The reason for Gyatso’s latest detention remains unknown. Relatives and friends fear that the scholar had been detained in connection with his plain-spoken views on Tibetan Buddhism and education.

Chinese authorities have warned his family and relatives in Tibet against speaking about the detention or else face heavy criminal punishment. Gyatso continues to remain in incommunicado detention at an undisclosed location.

In 1998, Gyatso was detained twice with the second detention resulting in him spending three years at Mianyang Prison near Chengdu.
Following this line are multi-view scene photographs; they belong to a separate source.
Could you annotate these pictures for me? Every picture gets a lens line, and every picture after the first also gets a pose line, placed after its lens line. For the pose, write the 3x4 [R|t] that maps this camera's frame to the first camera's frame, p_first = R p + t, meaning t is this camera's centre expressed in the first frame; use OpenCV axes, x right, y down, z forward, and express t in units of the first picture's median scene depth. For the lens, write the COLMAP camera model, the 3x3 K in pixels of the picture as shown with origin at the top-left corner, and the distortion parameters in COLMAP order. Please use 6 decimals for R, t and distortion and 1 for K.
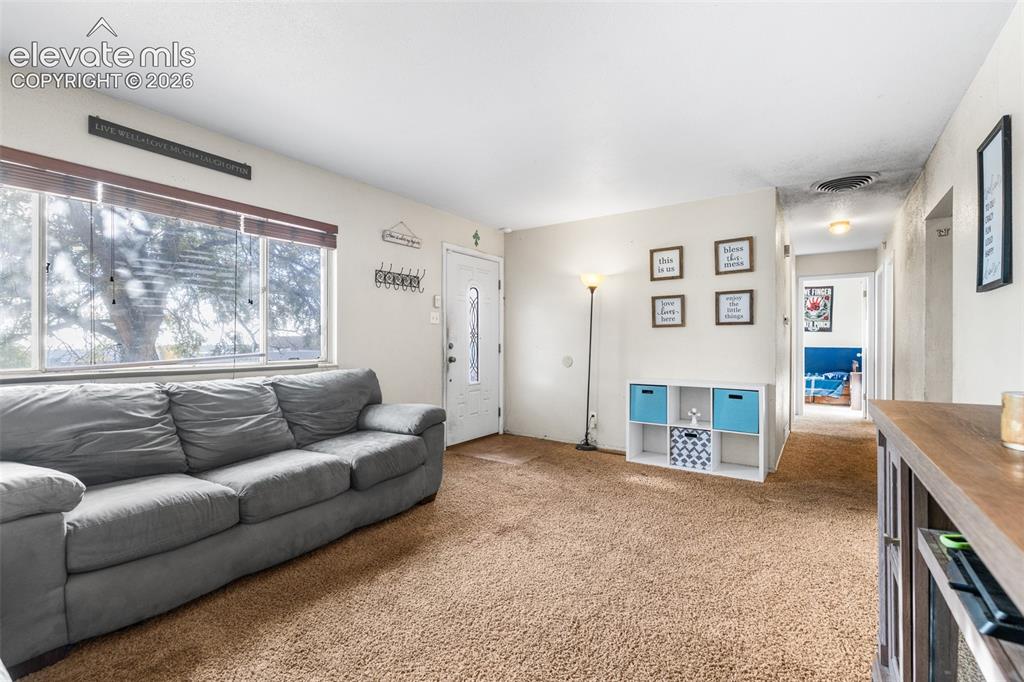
lens RADIAL K [[448.8, 0, 509.5], [0, 448.8, 341.6], [0, 0, 1]] dist [0.001500, 0.000206]
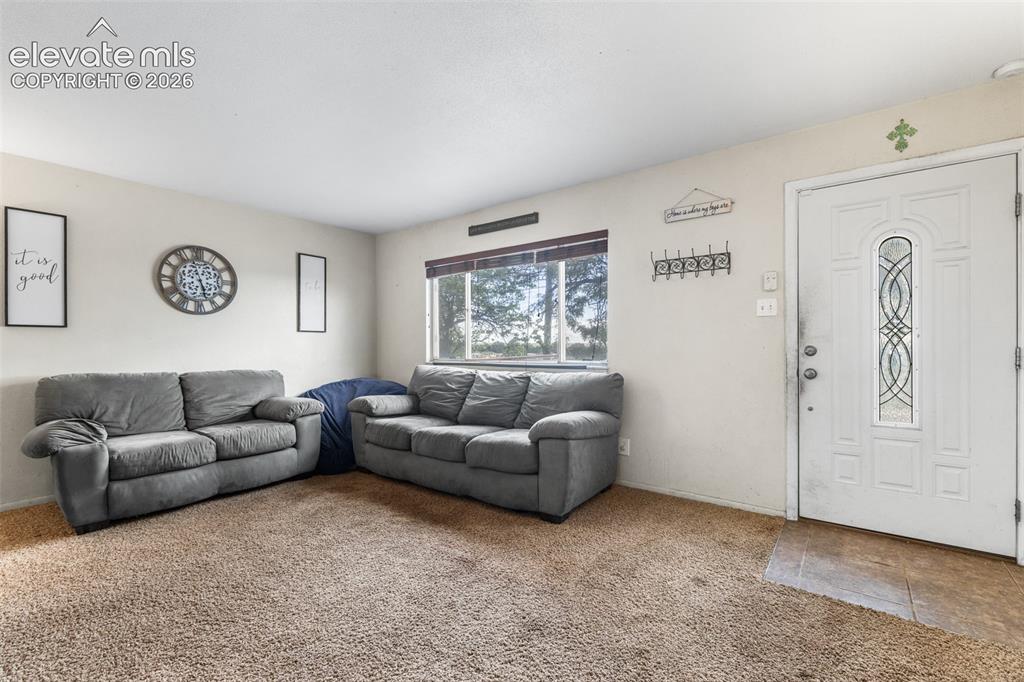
lens RADIAL K [[448.8, 0, 512.9], [0, 448.8, 346.8], [0, 0, 1]] dist [0.001500, 0.000206]
pose [[-0.043331, -0.002457, -0.999058, 0.611133], [0.003446, 0.999991, -0.002609, 0.006041], [0.999055, -0.003556, -0.043322, 0.811576]]
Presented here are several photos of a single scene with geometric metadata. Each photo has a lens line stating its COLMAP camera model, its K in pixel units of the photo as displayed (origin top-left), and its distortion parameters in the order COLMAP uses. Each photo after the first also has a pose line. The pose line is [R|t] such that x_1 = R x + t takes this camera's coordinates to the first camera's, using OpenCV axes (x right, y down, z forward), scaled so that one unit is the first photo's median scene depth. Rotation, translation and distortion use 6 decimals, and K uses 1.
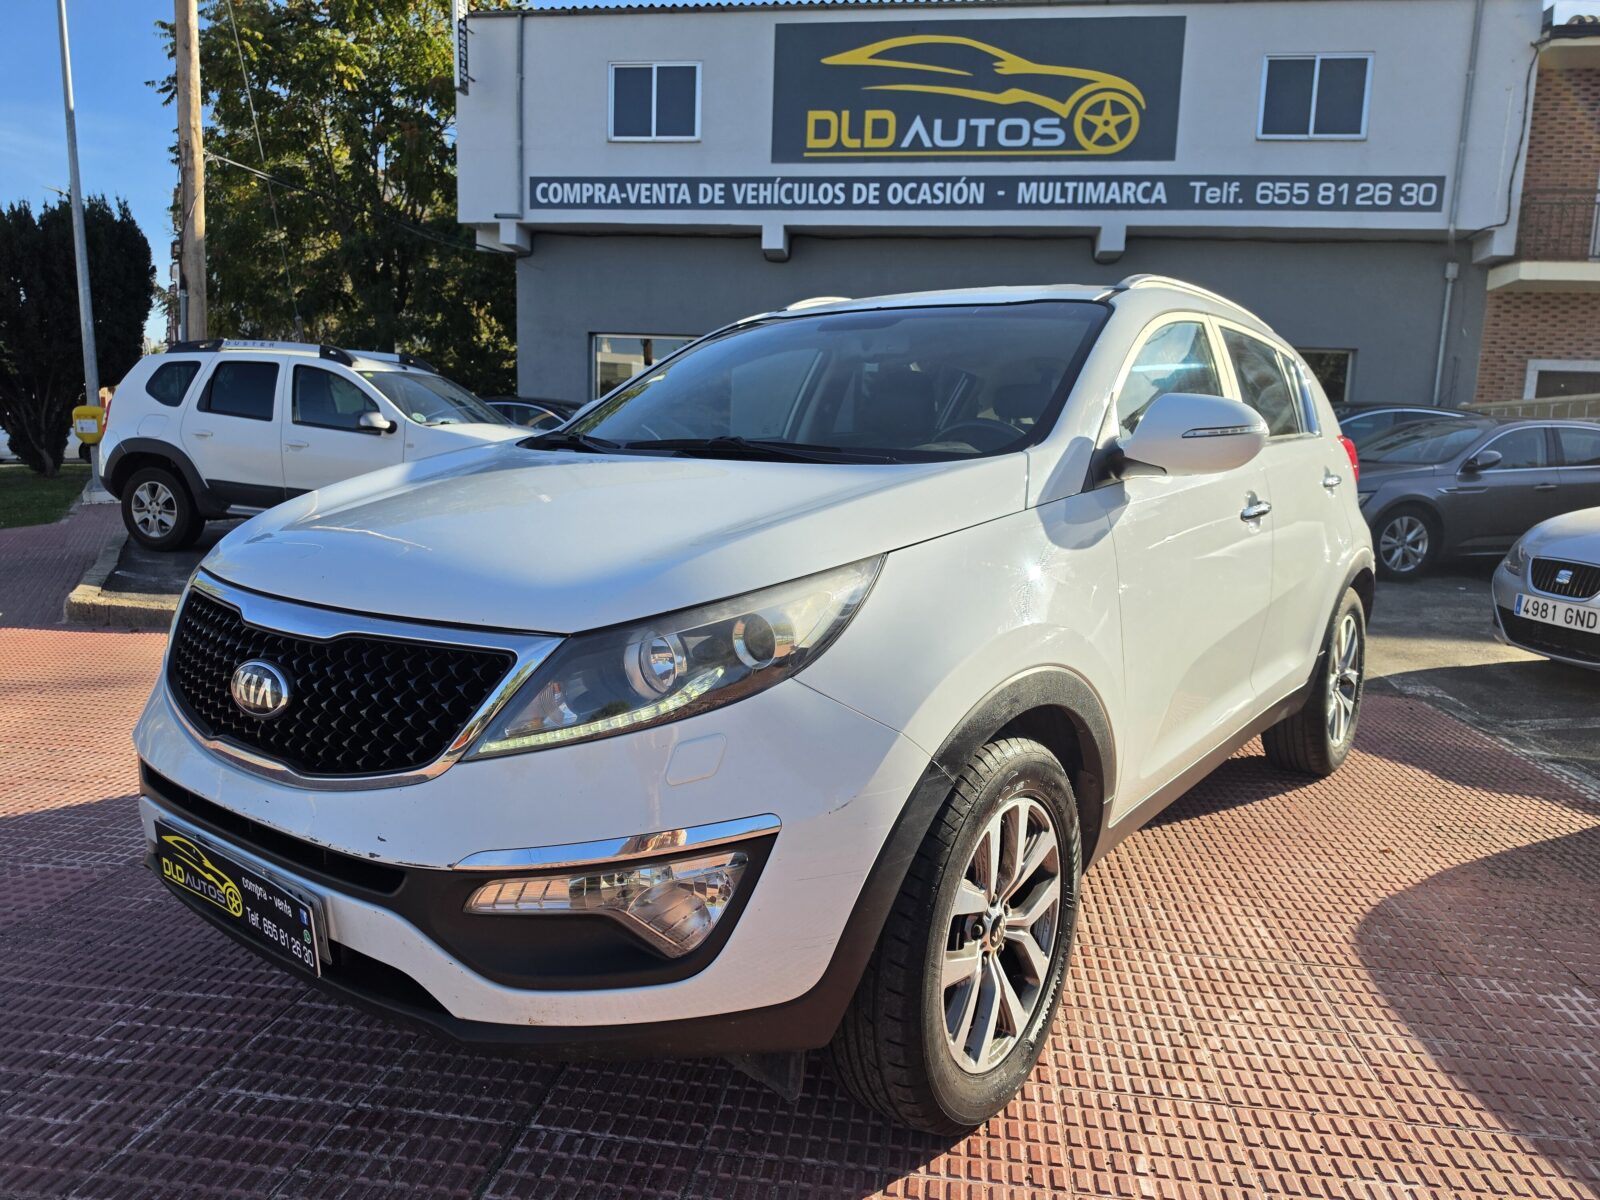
lens RADIAL K [[1080.6, 0, 778.6], [0, 1080.6, 556.0], [0, 0, 1]] dist [0.071687, -0.069099]
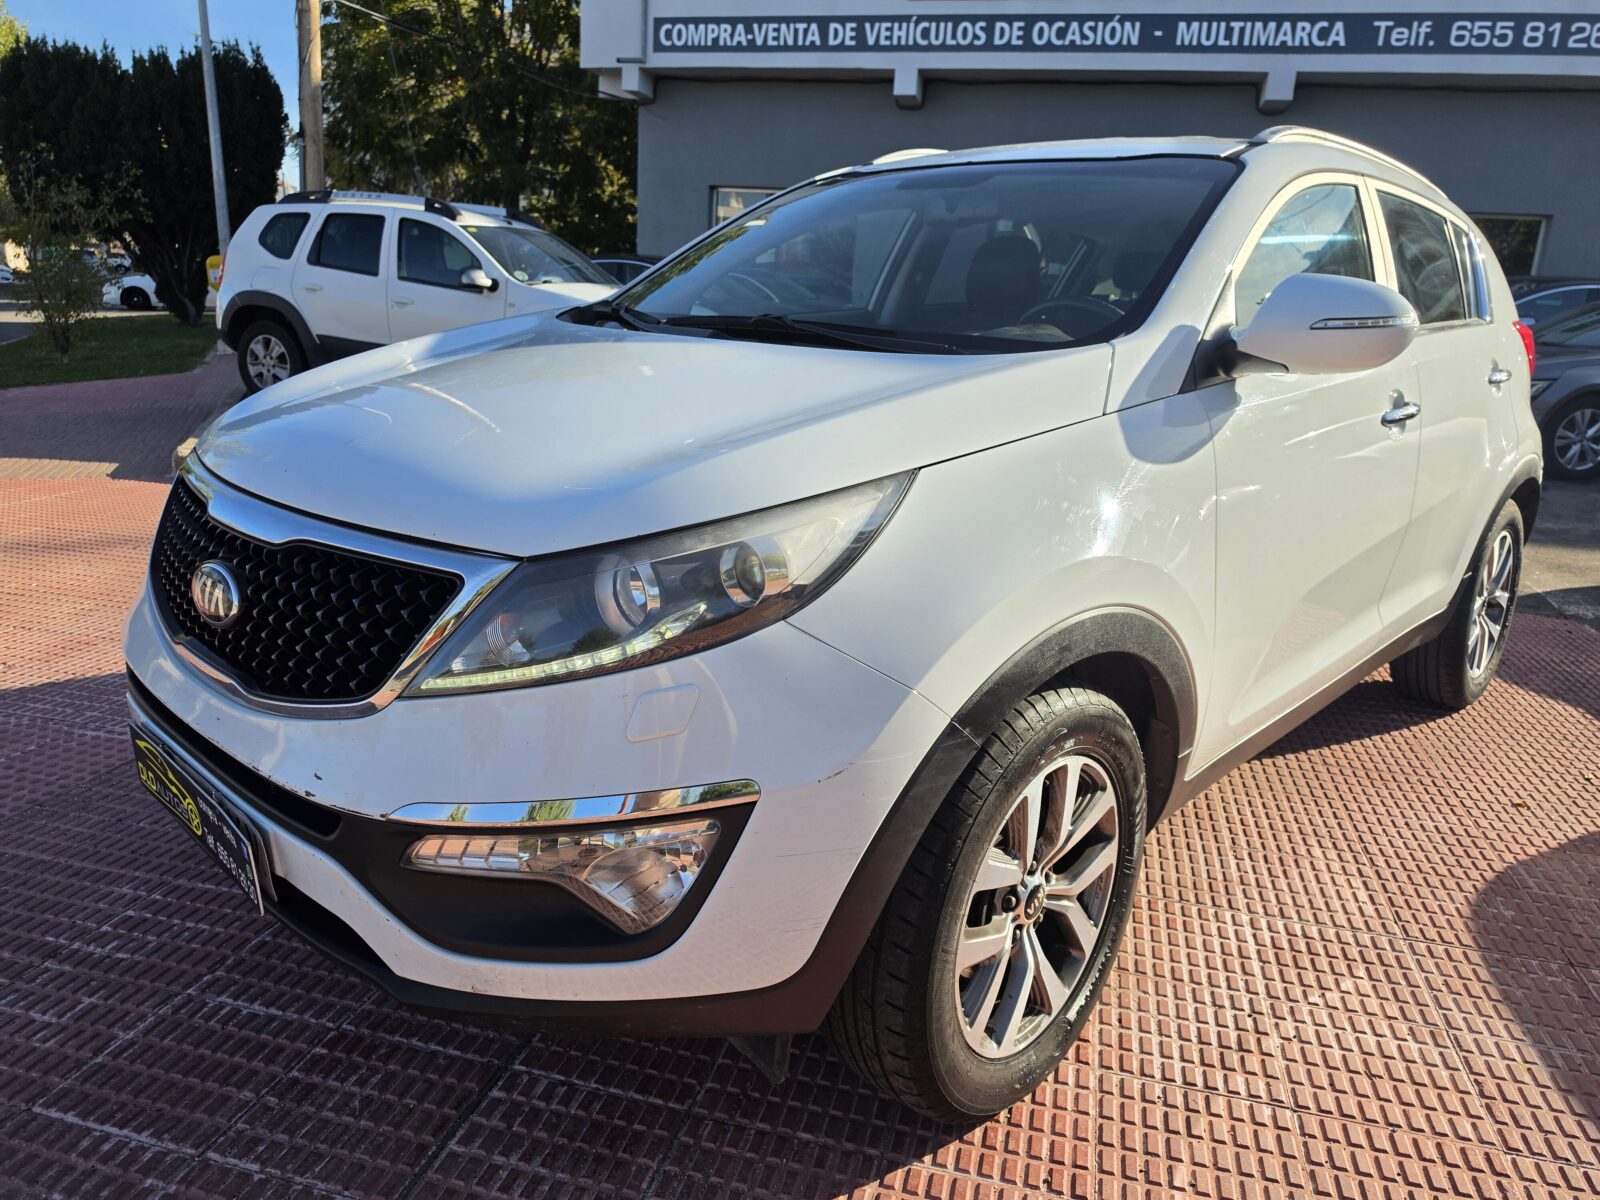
lens RADIAL K [[1095.6, 0, 798.9], [0, 1095.6, 533.7], [0, 0, 1]] dist [0.032266, -0.025908]
pose [[0.994647, 0.040538, -0.095050, 0.064447], [-0.030532, 0.994060, 0.104464, -0.027108], [0.098720, -0.101002, 0.989976, 0.106463]]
The reason was his and other monks’ refusal to denounce the Dalai Lama during the implementation of Patriotic Education campaign at Kirti Monastery, where he was a student. During the first detention, he and another monk named Lama Jingyam Trulku were subjected to extreme temperatures and other forms of torture. Both were punished for defying orders from the Ngaba County police to remove the Dalai Lama’s portrait, which had been placed alongside the portraits of Panchen Lama and Kirti Rinpoche on an altar during the Gaden Ngachoe religious festival at Kirti Monastery.

In mid-March 2008, he was among the 47 Ngaba Tibetans, including lay and monks studying at Sera and Drepung monasteries, who were detained in the aftermath of a protest staged by Ngaba monks on 12 March in Lhasa. The group remained under house arrest for a month at Sera Monastery, followed by a 15-day detention at a military facility in Nyethang Township in Chushur (Ch: Qüxü) County, Lhasa Prefecture. Later, they were held in a detention facility in Nagormo (Ch: Golmud) city in Tsonub (Ch: Haixi) Mongol and Tibetan Autonomous Prefecture. On 27 August of the same year, they were moved to Ngaba County’s Trotsik Township where they were detained for several days at a school in Sekor Village before being released on 4 September. For more than six months, they were detained without charge or trial. Sources said the detention was to prevent them from joining the mass protests that rocked Lhasa at the time.

In 2011 he was detained in Siling (Ch: Xining) by Ngaba State Security officers and taken to a detention centre in Chengdu. Although the exact reason for his detention remains unknown, his younger brother Gō Jigmey said that the detention might be connected to the book he wanted to print in Siling. Another source said the detention was carried out without any clear basis and the authorities were merely suspicious.

Again in 2013, he was expelled from Kirti Monastery after he objected to an order from the monastery’s education committee, which forbid monks from publishing any writings that were not approved by the board. In an essay titled, ‘Can’t Help Speaking Out’, he tried to persuade the board to rescind its order for violating freedom of expression.

Gō Sherab Gyatso is a highly respected Buddhist scholar and intellectual who has authored eight books since 1998 until his detention in 2008. He had learned Chinese during his imprisonment in 1998. His father Khashul Go Nyun Tsondue was a minister at the court of Pelgon Thinley Rabten, the last king of Meu kingdom in Ngaba. His maternal grandfather Thutop Wangchuk was one of the king’s most senior ministers during the mid-20th century. Along with many other Tibetans, Gyatso’s father had organized the 1968 Hongtren revolt, which the Chinese troops suppressed with mortar shell attacks killing 2,800 people and injuring about 10,000.*

*’Wound of Three Generations’, Kirti Monastery’s Jepa College Coordination Committee, 2010.